Segment Start: Data in this exercise

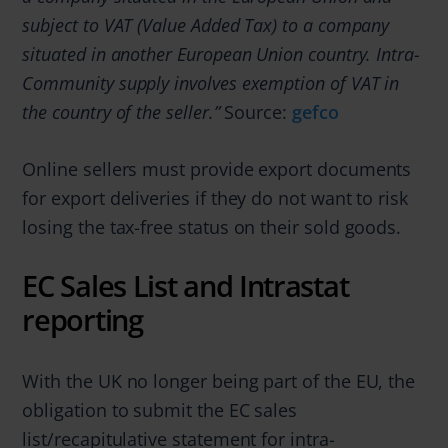
subject to VAT (Value Added Tax) to a company
situated in another European Union country. Intra-
Community supply involves exemption of VAT in
the country of the seller.”
Source:
gefco
Online sellers must provide export documents
for export deliveries if they do not want to risk
losing the tax-free status on their sold goods.
EC Sales List and Intrastat
reporting
With the UK no longer being part of the EU, the
obligation to submit the EC sales
list/recapitulative statement for intra-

Segment End: Data in this exercise

● Action item
Return the text of every row above word for word, leaving out the pictures.

● Task answer
subject to VAT (Value Added Tax) to a company
situated in another European Union country. Intra-
Community supply involves exemption of VAT in
the country of the seller.”
Source:
gefco
Online sellers must provide export documents
for export deliveries if they do not want to risk
losing the tax-free status on their sold goods.
EC Sales List and Intrastat
reporting
With the UK no longer being part of the EU, the
obligation to submit the EC sales
list/recapitulative statement for intra-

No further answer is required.